→ Directive
Tally the lines below that contain the word "Movmax". Only the total should be given.

→ Raw data
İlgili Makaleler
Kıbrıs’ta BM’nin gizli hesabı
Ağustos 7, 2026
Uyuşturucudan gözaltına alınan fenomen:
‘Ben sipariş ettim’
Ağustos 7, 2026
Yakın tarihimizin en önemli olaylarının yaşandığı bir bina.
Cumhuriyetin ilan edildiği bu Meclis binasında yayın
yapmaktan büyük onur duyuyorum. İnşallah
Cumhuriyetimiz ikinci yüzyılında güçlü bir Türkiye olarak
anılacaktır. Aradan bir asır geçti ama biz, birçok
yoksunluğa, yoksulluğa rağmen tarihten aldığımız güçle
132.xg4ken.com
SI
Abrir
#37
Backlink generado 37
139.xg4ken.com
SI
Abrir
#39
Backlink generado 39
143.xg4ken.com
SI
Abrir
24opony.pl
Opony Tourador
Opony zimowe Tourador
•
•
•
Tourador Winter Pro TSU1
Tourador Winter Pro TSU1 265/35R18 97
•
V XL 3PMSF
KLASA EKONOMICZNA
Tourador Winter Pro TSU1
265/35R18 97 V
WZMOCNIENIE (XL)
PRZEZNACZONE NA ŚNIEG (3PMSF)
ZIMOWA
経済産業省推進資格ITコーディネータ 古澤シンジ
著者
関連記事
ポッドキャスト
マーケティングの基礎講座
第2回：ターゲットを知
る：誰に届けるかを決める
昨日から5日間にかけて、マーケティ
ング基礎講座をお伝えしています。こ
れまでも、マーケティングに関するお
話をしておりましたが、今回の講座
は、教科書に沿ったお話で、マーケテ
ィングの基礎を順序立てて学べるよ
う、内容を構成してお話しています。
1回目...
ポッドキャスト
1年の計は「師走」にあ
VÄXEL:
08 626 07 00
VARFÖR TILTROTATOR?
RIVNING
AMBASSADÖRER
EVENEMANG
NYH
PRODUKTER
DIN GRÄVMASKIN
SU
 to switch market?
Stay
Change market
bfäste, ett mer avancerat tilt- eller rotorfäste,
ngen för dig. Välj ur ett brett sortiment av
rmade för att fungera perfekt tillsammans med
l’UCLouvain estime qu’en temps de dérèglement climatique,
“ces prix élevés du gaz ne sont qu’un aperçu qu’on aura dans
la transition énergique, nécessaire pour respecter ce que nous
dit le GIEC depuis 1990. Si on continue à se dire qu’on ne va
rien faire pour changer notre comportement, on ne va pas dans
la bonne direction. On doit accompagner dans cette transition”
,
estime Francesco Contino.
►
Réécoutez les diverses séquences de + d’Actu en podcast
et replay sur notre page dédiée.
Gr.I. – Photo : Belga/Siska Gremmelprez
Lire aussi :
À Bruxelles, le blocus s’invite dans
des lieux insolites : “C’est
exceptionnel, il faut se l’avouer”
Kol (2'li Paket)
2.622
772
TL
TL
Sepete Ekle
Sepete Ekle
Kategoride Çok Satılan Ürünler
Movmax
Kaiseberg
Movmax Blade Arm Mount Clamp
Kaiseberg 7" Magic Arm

→ Answer to the exercise
2